Cited: MSNBC

The financial markets around the world have been closely watching developments in Greece for any sign that the government is taking the necessary steps to deal with their budget woes. Today the Greek parliament passed a budget that includes severe austerity measures, which is being well-received by the global financial markets but not so much by the Greek people. After passing a bill that will help Greece to secure a bailout package from the European Union and the International Monetary Fund, the government then turned its attention to rioters, who set fire to buildings in Athens and threw gasoline bombs at police in response to the measures included in the budget.

The new budget opens the way for Greece to receive approximately $170 billion in aid from the international community ensuring that it won’t default on its debt obligations, which would’ve undermined financial markets around the world. However critics of the plan warn that the budget cuts, which included a severe reduction in minimum wage and the elimination of 20% of government jobs, will cast the Greek economy into a further downward spiral and condemn them to economic collapse in the years to come.
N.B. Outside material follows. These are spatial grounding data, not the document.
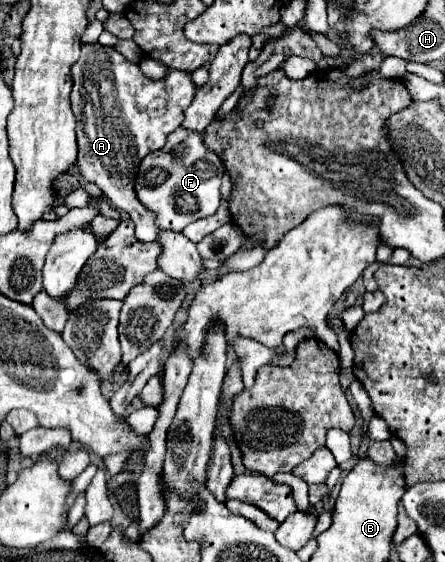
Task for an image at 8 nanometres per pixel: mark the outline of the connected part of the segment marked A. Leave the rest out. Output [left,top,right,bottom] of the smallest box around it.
[71,42,197,242]

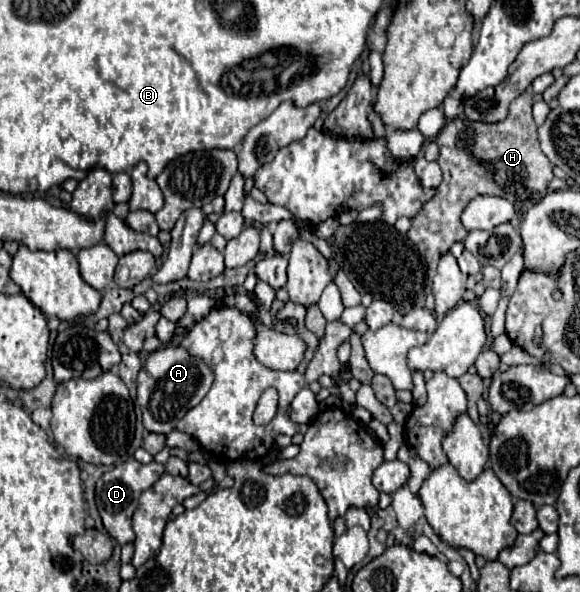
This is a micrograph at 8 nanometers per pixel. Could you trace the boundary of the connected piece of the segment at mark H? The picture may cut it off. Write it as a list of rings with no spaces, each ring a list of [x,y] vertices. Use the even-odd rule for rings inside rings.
[[[522,93],[510,103],[510,113],[500,123],[474,123],[468,119],[450,119],[436,137],[440,147],[438,165],[444,173],[434,197],[422,205],[412,219],[410,241],[426,259],[428,277],[434,277],[436,265],[444,253],[462,241],[460,215],[476,195],[498,195],[512,203],[522,203],[546,191],[552,179],[552,163],[538,145],[538,131],[532,121],[532,97]]]

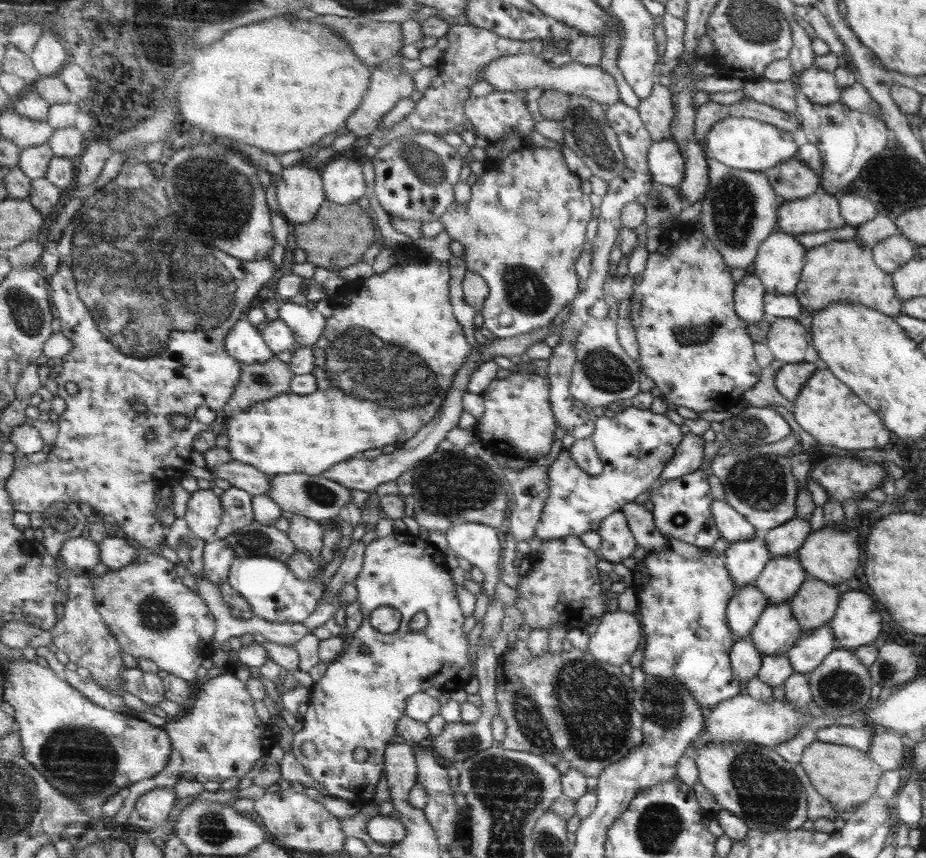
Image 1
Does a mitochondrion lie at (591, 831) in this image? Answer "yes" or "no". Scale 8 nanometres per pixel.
no

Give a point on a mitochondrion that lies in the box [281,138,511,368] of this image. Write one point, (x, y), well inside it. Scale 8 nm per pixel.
(420, 159)

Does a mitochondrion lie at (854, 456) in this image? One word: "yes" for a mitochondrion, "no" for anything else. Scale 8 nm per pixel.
no

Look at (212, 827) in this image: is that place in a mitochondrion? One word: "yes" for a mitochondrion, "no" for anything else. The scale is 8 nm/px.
yes

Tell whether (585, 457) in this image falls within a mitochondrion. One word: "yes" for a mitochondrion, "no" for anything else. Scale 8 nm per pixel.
no

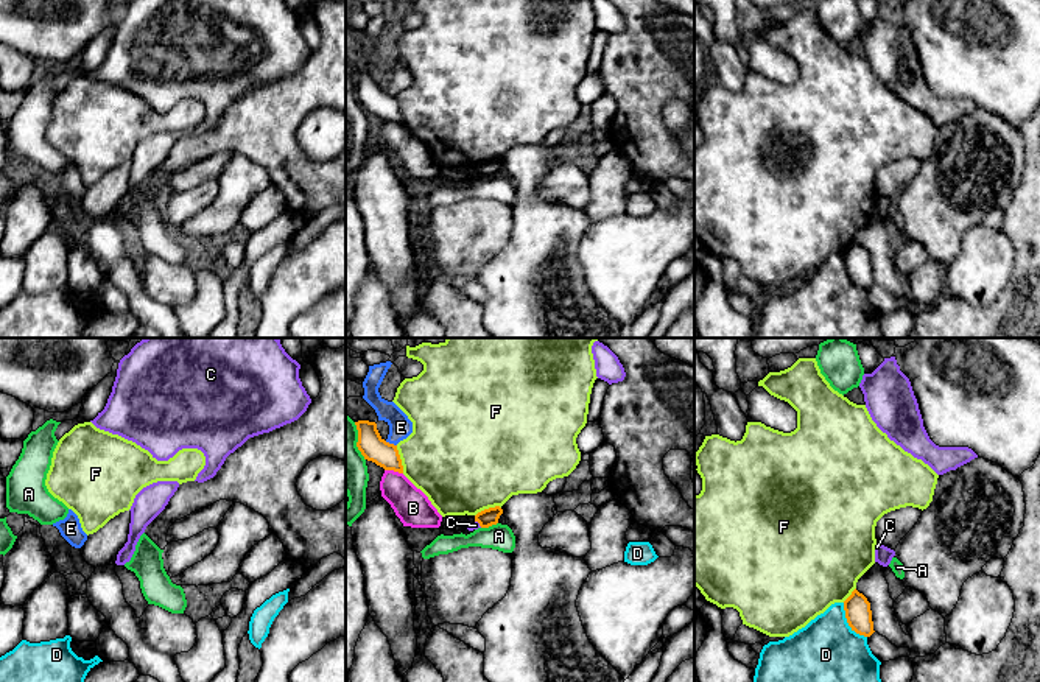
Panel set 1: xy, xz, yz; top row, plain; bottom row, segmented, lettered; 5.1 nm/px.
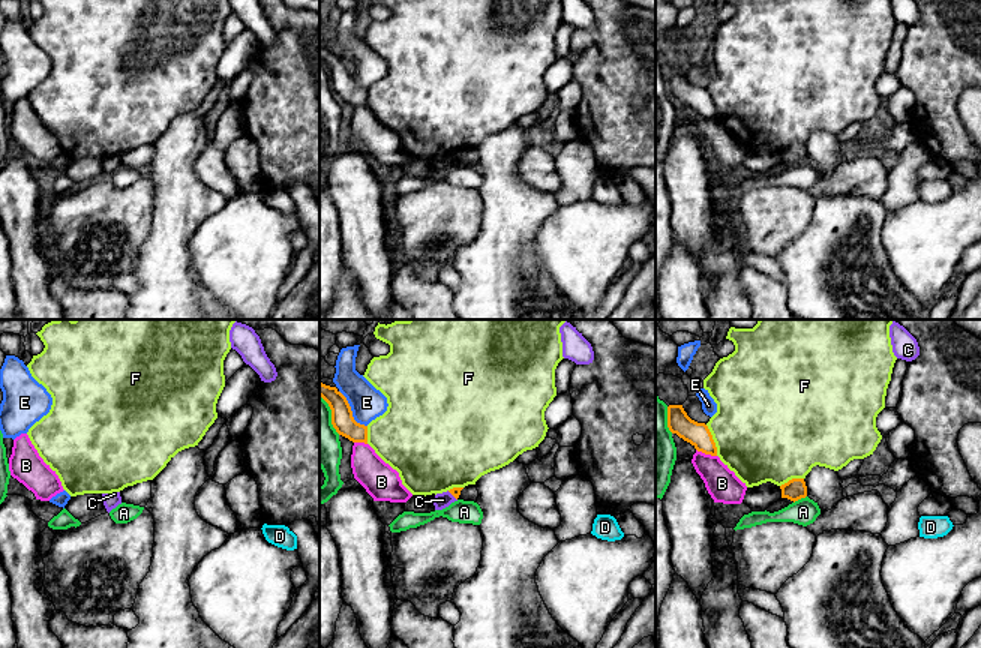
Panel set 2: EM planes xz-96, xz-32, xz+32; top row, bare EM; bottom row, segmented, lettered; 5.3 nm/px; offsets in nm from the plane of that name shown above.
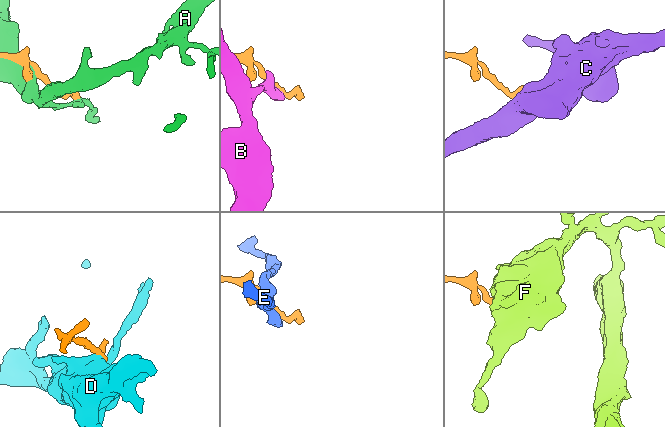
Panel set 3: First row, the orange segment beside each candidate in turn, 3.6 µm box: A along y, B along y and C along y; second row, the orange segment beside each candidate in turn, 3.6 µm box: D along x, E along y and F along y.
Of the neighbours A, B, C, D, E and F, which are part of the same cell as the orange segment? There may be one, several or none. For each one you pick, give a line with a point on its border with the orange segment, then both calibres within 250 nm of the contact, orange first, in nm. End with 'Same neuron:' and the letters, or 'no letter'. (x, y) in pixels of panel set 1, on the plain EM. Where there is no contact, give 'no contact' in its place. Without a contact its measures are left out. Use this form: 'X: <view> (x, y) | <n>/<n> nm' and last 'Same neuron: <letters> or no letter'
Same neuron: no letter

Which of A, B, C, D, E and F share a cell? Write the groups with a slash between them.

The riots in Greece are the worse that this country has seen since the financial crisis gripping their economy was first discovered just after 2009. Journalists say that at least 100,000 protesters gathered in Athens and set fire to 45 buildings in the capital city. Police tried to push the rioting crowds back away from government buildings but the protesters greeted the police with a line of gas bombs as they tried to hold their ground.

Both police and protesters were injured and hospitalized while violent protests also broke out in other parts of the country with other government buildings being set ablaze by angry protesters.
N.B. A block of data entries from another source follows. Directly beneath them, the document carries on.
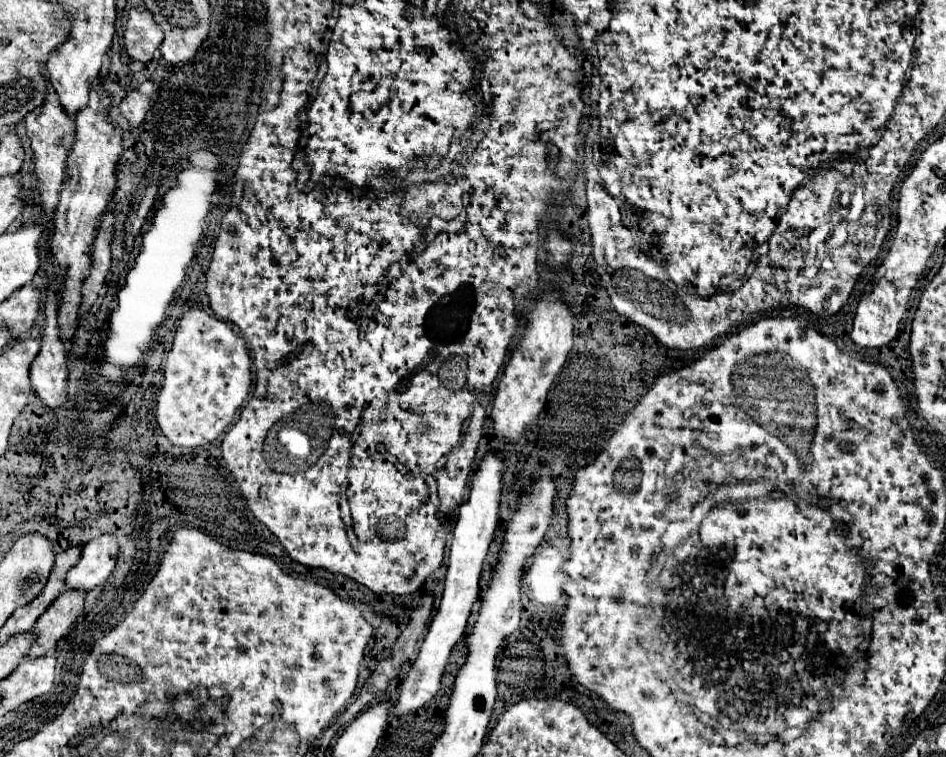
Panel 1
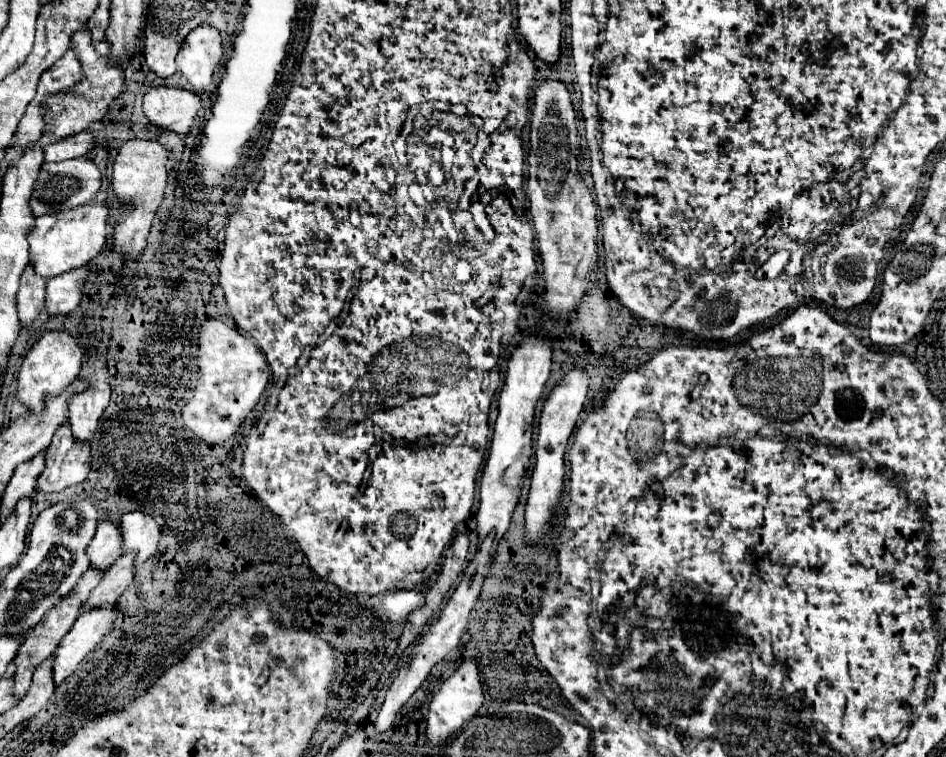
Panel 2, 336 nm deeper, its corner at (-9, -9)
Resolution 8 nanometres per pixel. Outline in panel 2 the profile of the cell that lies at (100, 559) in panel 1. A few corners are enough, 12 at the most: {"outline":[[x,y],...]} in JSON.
{"outline":[[144,511],[120,519],[126,551],[136,551],[134,565],[156,553],[158,523]]}

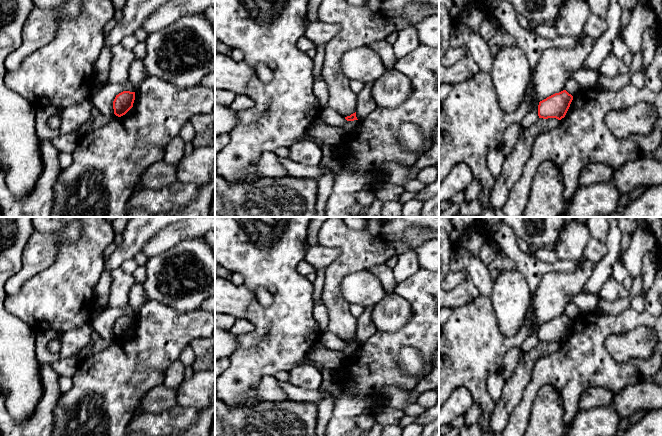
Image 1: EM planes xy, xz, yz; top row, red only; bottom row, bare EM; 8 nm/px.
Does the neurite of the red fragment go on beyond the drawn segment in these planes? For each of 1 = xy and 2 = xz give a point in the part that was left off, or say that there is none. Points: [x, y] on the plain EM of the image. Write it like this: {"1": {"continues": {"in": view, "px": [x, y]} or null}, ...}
{"1": {"continues": null}, "2": {"continues": null}}

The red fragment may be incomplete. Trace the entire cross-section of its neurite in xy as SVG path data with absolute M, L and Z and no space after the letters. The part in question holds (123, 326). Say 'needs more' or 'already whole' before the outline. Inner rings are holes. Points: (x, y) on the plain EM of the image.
already whole | M123 315L116 319L113 325L114 338L118 341L125 339L132 331L135 324L135 316Z

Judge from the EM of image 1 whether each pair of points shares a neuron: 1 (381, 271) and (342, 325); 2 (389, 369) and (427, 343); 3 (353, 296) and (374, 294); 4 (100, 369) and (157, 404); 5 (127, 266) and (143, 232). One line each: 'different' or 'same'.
1: different
2: same
3: same
4: different
5: different

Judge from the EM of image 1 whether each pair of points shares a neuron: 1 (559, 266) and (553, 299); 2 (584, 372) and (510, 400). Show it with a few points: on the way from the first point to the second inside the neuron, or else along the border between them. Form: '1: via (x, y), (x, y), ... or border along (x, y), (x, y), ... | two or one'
1: border along (579, 265), (572, 271), (549, 271), (538, 285) | two
2: border along (531, 373), (531, 378), (520, 402), (509, 415) | two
Greek PM Lucas Papedemos urged members of Parliament to back the austerity measures in the budget plan saying that failing to pass the bill would ensure that Greece would default on its debt and would be cast out of the euro. However, while the budget did pass, 43 ministers from both parties did not support the bill and therefore were expelled by their respective political factions.

In order for Greek to receive the additional bailout money, the international financial community made it quite clear that unless the government did something to close the holes in the budget the money would not be approved. The austerity measures called for by the international lenders will cut even further into a Greek economy that is reeling from high unemployment, higher taxes, and dim prospects going forward. Greece has been under heavy pressure to get its act together, particularly from Germany, which is the strongest economy in the EU and is one of the few countries in a position to lecture to the Greeks about their economy.

My take: 

Things have always been a little dicey when it comes to the Greek economy. Even the way in which they first got into the euro seemed to be more smoke and mirrors than a healthy balance sheet. It is a shame that this has led to such violence but it always seems to be the case. It might not be long until we see similar events here in the U.S.